As for spending cuts, Democrats would only have to agree to $750 billion over 10 years. About $180 billion of that would come from changing the inflation calculation for benefits, so the other reductions would hardly be extreme. Keep in mind that any changes in ObamaCare (with its 3.8-percentage point payroll tax increase) and major reform of Medicare and Medicaid were long ago ruled out by Democrats.
Despite the modest spending cuts, the deal Mr. Toomey describes would be a big political win for all concerned. It would give the economy a major lift by taking the tax increase now scheduled for 2013 off the table, and it would show that Congress can at least make some progress toward controlling federal spending. With a ratio of $1.50 in spending cuts to $1 in tax increases, the offer is far better for Democrats than the $3 to $1 ratio that President Obama's own Simpson-Bowles deficit commission recommended.
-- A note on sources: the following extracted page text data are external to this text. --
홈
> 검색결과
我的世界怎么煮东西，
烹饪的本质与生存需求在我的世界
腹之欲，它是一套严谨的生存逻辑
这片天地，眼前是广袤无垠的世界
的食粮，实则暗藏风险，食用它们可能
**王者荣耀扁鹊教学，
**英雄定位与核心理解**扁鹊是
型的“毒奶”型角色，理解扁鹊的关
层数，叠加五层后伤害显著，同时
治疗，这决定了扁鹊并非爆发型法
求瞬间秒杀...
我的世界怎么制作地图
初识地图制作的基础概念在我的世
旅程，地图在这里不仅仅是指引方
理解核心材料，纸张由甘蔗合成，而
Mr. Toomey says Democrats nonetheless rejected this offer on Tuesday night, a fact that leaves him "enormously frustrated." He says Democrats are insisting on at least $1 trillion in new revenues while refusing to allow any reduction in tax rates or to stop the tax increase that will hit in 2013. The freshman Republican now fears the talks will end with a whimper of small revenue and spending measures that will do little to help the economy or the federal fisc.
We report all this because it's news and because it illustrates the real political obstacles to more sensible economic policy in Washington. In media mythology, the only barrier to a budget deal is conservative opposition to raising taxes. But even when Republicans put $500 billion in statically scored new revenues on the table, at the risk of upsetting their political base, Democrats declare that tax reform without higher tax rates is impossible. So who are the real "ideologues" here?
Democrats must believe they can blame Republicans if the super committee fails, riding their campaign against "millionaires and billionaires" back to complete power in Washington. It's a reckless bet, but the American public may have to call it.